Texte source:
Réponse en séance, et publiée le 12 mars 2025
DEMANDES DE VISAS DES AFGHANES
M. le président . La parole est à Mme Dominique Voynet, pour exposer sa question, no 208, relative aux demandes de visas des Afghanes.
Mme Dominique Voynet . Il y a quelques mois, monsieur le ministre, j'ai interpellé vos collègues chargés respectivement des affaires étrangères et de l'égalité entre les femmes et les hommes au sujet des obstacles que rencontrent les Afghanes demandant, au titre du droit d'asile, à bénéficier d'un visa pour la France. Mon courrier a été transmis au ministre de l'intérieur, dont la réponse m'a estomaquée. Alors que le moindre déplacement des femmes est contraint, qu'elles doivent être accompagnées d'un chaperon masculin, qu'elles ne peuvent franchir les frontières du pays sans autorisation de leur père ou de leur mari, vous écrivez benoîtement que leur seul moyen de faire une demande de visa est de se rendre dans un consulat français, en Iran ou au Pakistan, ces procédures étant bien connues de nos postes diplomatiques sur place.
Alors que, bafouant les derniers droits de ces femmes, les talibans, de peur qu'une vague silhouette n'excite les hommes qui pourraient y jeter les yeux, font désormais murer les fenêtres des cuisines, notre pays ne respecte pas la jurisprudence internationale : d'après l'arrêt du 4 octobre 2024 de la Cour de justice de l'Union européenne, leur nationalité et leur sexe suffisent à faire considérer les Afghanes comme des réfugiées. Une procédure de demande de visa simplifiée et accélérée doit leur permettre d'accéder à ce statut protecteur. Or, je le répète, la France ne possédant plus d'ambassade à Kaboul, cette demande nécessite de se rendre à Islamabad ou Téhéran, soit respectivement à 470 ou à 2 067 kilomètres. Les femmes qui parviennent à fuir, puis à atteindre l'une de ces deux villes, doivent alors solliciter une officine privée, telle que VSF Global, qui constitue le dossier et gère la relation avec l'ambassade. La réponse arrivera au terme de plusieurs semaines, voire plusieurs mois, au cours desquels la demandeuse, outre le paiement de cet intermédiaire, aura dû assumer les frais nécessaires pour vivre sur place.

Consigne: Dressez la liste de toutes les villes nommées dans le texte sur les demandes de visas des Afghanes. Les enregistrements n'ont aucun rapport avec le texte.

Enregistrements:
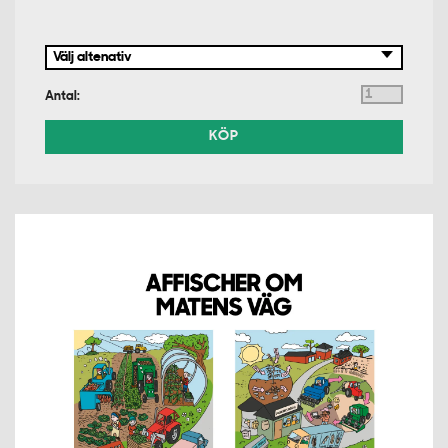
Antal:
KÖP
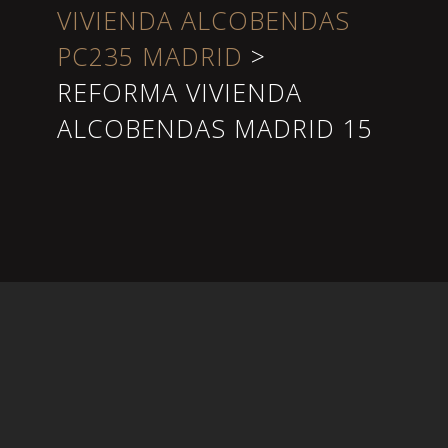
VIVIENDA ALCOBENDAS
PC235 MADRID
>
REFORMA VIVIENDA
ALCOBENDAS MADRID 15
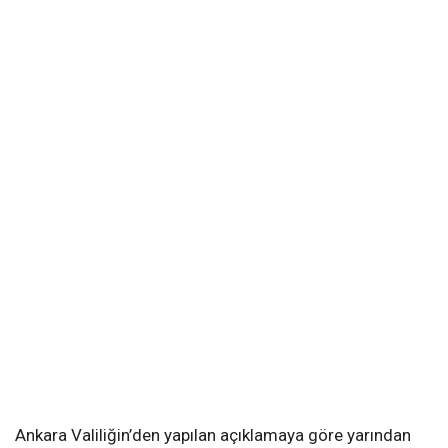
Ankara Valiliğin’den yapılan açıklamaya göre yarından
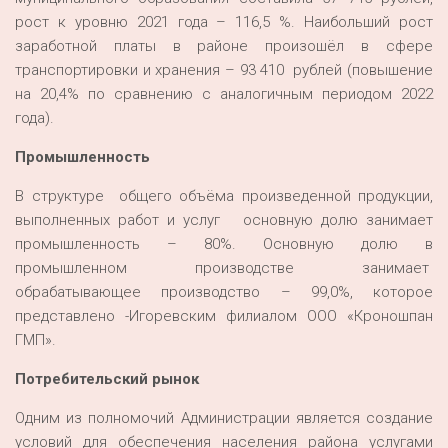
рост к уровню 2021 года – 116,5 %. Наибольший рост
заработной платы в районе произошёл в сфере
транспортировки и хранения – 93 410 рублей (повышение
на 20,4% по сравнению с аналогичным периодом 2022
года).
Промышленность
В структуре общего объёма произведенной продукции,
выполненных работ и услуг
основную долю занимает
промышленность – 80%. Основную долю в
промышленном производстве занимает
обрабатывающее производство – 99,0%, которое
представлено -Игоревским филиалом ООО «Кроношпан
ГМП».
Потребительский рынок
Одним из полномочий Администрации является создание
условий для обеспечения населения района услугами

* * *

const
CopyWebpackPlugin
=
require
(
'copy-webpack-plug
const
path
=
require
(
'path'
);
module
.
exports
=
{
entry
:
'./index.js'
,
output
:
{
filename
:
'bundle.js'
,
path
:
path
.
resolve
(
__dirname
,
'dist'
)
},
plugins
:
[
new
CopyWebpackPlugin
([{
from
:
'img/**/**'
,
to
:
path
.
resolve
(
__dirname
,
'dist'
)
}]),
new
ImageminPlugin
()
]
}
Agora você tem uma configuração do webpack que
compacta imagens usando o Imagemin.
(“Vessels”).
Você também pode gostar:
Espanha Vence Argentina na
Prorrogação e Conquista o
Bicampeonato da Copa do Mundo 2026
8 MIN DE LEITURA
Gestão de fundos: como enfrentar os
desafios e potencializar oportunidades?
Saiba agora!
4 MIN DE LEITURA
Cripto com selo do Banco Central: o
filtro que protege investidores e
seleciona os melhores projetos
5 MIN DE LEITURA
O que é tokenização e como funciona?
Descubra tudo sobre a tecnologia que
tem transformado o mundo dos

Réponse attendue: Kaboul, Islamabad, Téhéran